Time for words.  I dug out some watercolor paper strips and scraps, found some suitable sizes and lettered my words with a bold, black Signo Uniball pen and Hollyhock Copic Marker.  I set the page aside until this morning when I had another look.  The words needed to POP off the page, so my Neocolor II in black came to the rescue again.  And I also added a little more embellishment with antique white craft paint.

I pronounced it finished.  I hope you like what I did.  Sure, I could have spent a couple of hours fussy cutting that big image out, but it was so much fun to scrape it off the page. It was like revealing a treasure underneath.  Try it.  You might have as much fun as I did.  I hope you like what I created. It was great fun, and it makes me smile.

Thanks for stopping by and looking.  Can't wait to see YOUR journal page.

As always, I'm keeping it artful!


Saturday, May 9, 2015


We're having some writing fun this week at Artful Journeys and are asking you to write a Limerick and incorporate that into your journal.

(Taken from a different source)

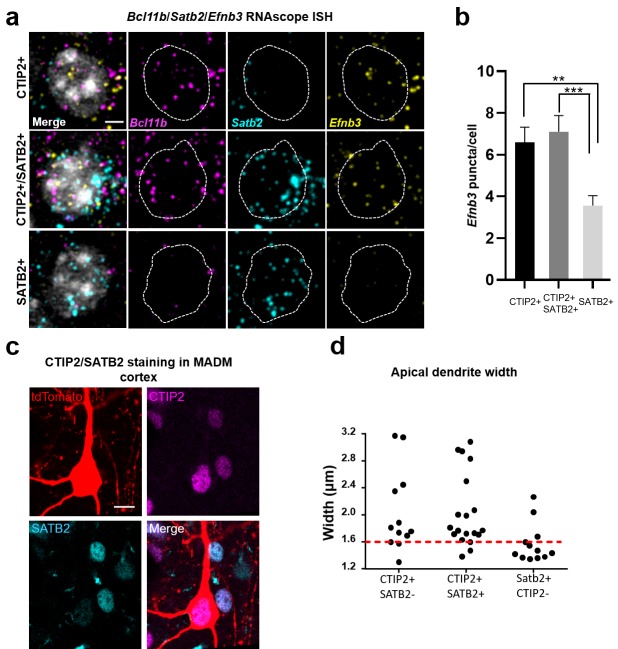
Efnb3 is expressed in CTIP2 +projection neurons.(a) Representative cells within WT mouse cortex labeled by RNAscope ISH for CTIP2 mRNA (Bcl11b), SATB2 mRNA (Satb2), and eB3 mRNA (Efnb3). Scale bar, 3 μm. (b) Quantification of the number of RNAscope ISH eB3 puncta per cell across the indicated cell types (CTIP2+, n = 72; CTIP2+/SATB2+, n = 69; SATB2+, n = 93; F (2, 231)=9.332, p=0.0001, one-way ANOVA, ***p=0.0004, **p=0.0026 *, Tukey’s post hoc.) (c) Representative image of a tdTomato+/CTIP2 +cell in MADM cortex co-labeled with CTIP2 and SATB2 antibodies. Scale bar, 10 μm. (d) Analysis of apical dendrite width in subgranular neurons expressing CTIP2 and/or SATB2. Most neurons expressing CTIP2 have large (>1.6 μm) dendrites.10.7554/eLife.41563.016Figure 5—source data 1.Efnb3 is expressed in CTIP2 +projection neurons.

I know many of you will balk at this exercise, but seriously, it is fun and the rhyming is easy. Take a couple of minutes of your day, and look at some examples of Limericks on Google and just follow along with the strict rhyme scheme of AABBA.  Incorporating writing and words into our art journals is difficult for many people.  Often, I find myself just creating art without adding meaningful words.  I actually do journal every day, but do so in a specific journal that I use solely for writing, that periodically has art incorporated into it.  Not the other way around.

When we came up with this prompt, an idea for it immediately popped into my mind and once I set pen to paper, I wrote mine is less than 5 minutes, after spending just a couple of minutes getting the poetic meter in my head by reviewing some classic Limericks on the internet.  A couple of tweaks and I pronounced it done.  Sure, I could have spent hours tweaking and refining, but as always I have to move on to other projects.

My limerick:

There once was a man named Bart
Who loved creating his art.
But when the wind blew, 
Out the window the canvas flew 
Because the wind was only Bart's phart!

Background is sponged craft acrylic in Khaki and Tan. Bart was drawn direct with a bold Signo Uniball pen and then colored with watercolor paints. Letters embellished with watercolor.

I hope you get a little chuckle and have fun playing with limericks and then incorporating your own limerick into your journal. I did.  Just looking at my wonky Bart and the limerick makes me laugh. It even made the hubs have a good little chuckle.

Make it a great week, and I can't wait to see yours!